No one tried to create a real fourth network to rival the Big 3 again until the 90's. Fox Broadcasting became 20th Century Fox's attempt to enter the television market. Most of their early game shows were syndicated programs they picked up, like my old childhood favorite Fun House. They retooled it a little to bring it up-to-date, but it was otherwise pretty much the same Double Dare imitation it had been in syndication.
Fox didn't get heavily into the game show genre until Who Wants to Be a Millionaire hit it big in 1999. They were the first ones out of the gate with imitations. Greed had six contestants answering numerical questions. The one with the furthest answer is eliminated; the others form a team. They can answer questions for dollar amounts up to two million. The member who gives the lowest scoring answer is eliminated by the next-lowest scorer, and so on. Chuck Woolery keeps things moving and suspenseful.
Tough quiz that's one of the better Millionaire clones of the early-mid 2000's. It actually did fairly well in the ratings and only ended because Fox's new executives didn't like game shows. I know a lot of people who grew up in the late 90's-early 2000's who have very fond memories of the original run or its later re-runs on Game Show Network.
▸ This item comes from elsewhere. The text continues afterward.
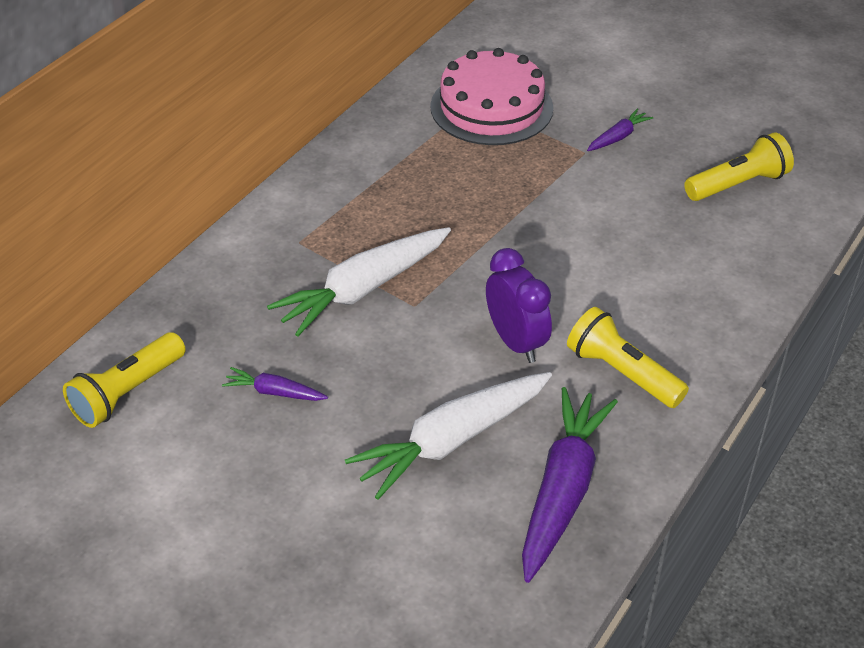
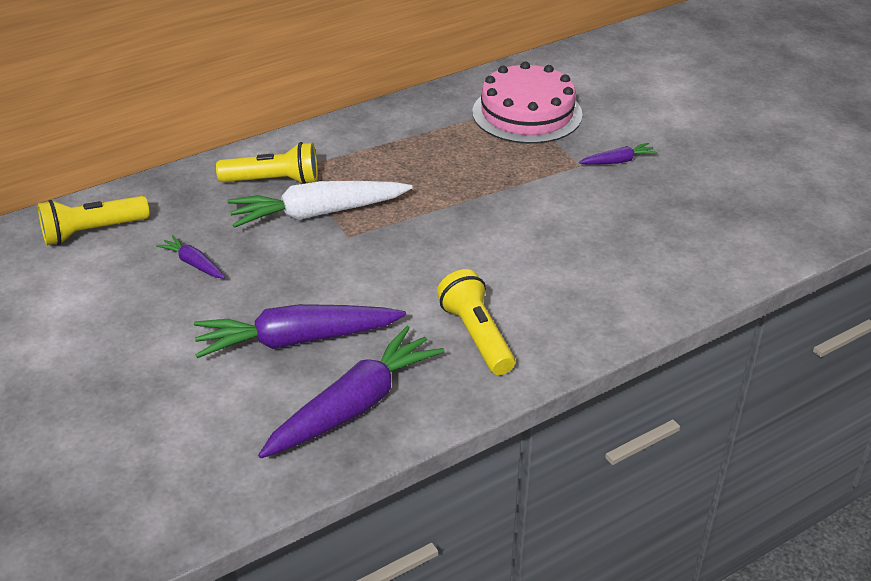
camera: 25 degrees right, 5 degrees down
(451, 441) = (296, 340): white carrot -> purple carrot
(516, 342) = (407, 286): purple clock -> none
(738, 184) = (698, 224): yellow flashlight -> yellow flashlight (274, 181)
Warner Bros and Paramount tossed their hats into the ring with new networks in the mid-90's. The WB and UPN had some successful shows before they were merged as The CW in 2006, but their non-scripted programs weren't among them. They mostly focused on cheaper reality show competitions like Dance 360, UPN's updated hip-hop version of Dance Fever.
The WB did make one short-lived attempt at a Millionaire clone in 2004. Studio 7 crossed the quiz show with reality programming that had college students living together for a week, quizzing each other on the material. Each appeared in six rounds, wearing a ring they gave up if they needed help. The show apparently ran for 7 weeks; I have the intense series finale here.
Explore TV history with these rare game shows! (And yes, watch out for a bad tape on Down You Go...but as mentioned, it's one of the few DuMont programs to survive today.)